If the people of Barnet had wanted a tax and spend council, we would have voted Labour.

Barnet_jane, Barnet says...
9:15am Thu 31 Jul 08

The same David Miller who cost the Council quite a bit of money over Barnet Football Club no doubt?

David Miller, Barnet says...
1:14pm Thu 31 Jul 08

Dear former councillor, I mean Barnet Jane

If you did your homework properly, you would know that most of the cost of the Underhill investigation was due to the utterly futile High Court case against Barnet Football Club Holdings Ltd (which I had advised former leader Victor Lyon could not be won, but he wouldn’t listen) and legal fees for indemnities for officers and councillors under investigation. I again challenge the council to provide a breakdown of the costs.

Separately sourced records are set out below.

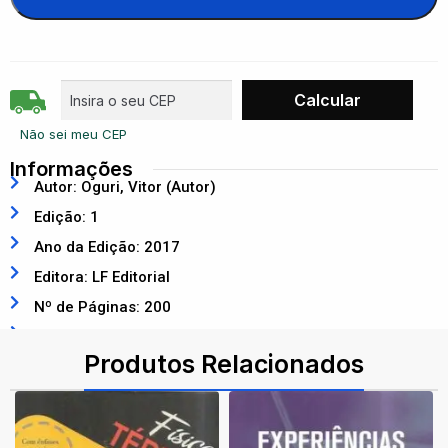
Não sei meu CEP
Informações
Autor: Oguri, Vitor (Autor)
Edição: 1
Ano da Edição: 2017
Editora: LF Editorial
Nº de Páginas: 200
ISBN: 9788578614744
Produtos Relacionados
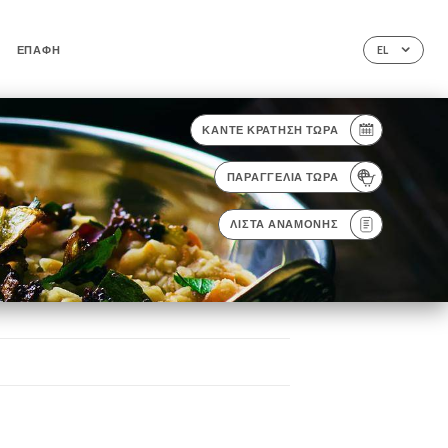
ΕΠΑΦΉ
EL
ΚΆΝΤΕ ΚΡΆΤΗΣΗ ΤΏΡΑ
ΠΑΡΑΓΓΕΛΊΑ ΤΏΡΑ
ΛΊΣΤΑ ΑΝΑΜΟΝΉΣ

At the last count the cost of the indemnities alone was over £200,000 but I dare say it has risen again.

You conveniently forget, just as the Leader shamefully tried to conceal recently, that Mike Freer voted with his cabinet colleagues to refer the Underhill sale to the Auditor for investigation in June 2004. The minutes of the cabinet meeting are available for all to see.

The Auditor was not obliged to carry out an investigation. He could have thrown the complaint out. He could have said “I don’t think this is in the public interest” or “I do not think it will be a proper use of public money to investigate the complaint.” By law, he can only investigate a complaint if he considers that the cost will be proportionate to the matter at hand. That is his call, and his call alone. Once we know exactly how much of the reported £1million is due to PwC, then the public can decide whether they think it was worth it - and they can complain to the Audit Commission if they think the cost is too high. But for the never ending rise of the legal costs, the blame falls fairly and squarely on the Council.

The reality is that this investigation has cost more than it needed to and dragged out for far too long because the Conservative administration was utterly useless in the way it handled matters. If the tables had been turned, and a Tory Administration had secretly sold the land for a measly £10,000, I have no doubt that Alan Williams would have torn the council to pieces to get to the truth, and would probably have taken no more than 5 minutes to do so.


fredtheshred, whetstone says...
9:50am Tue 5 Aug 08

oh get a life mr miller. the minutes of the last Council meeting show the PWC Inquiry has cost £1m - and who made the complaint....oh that would be you????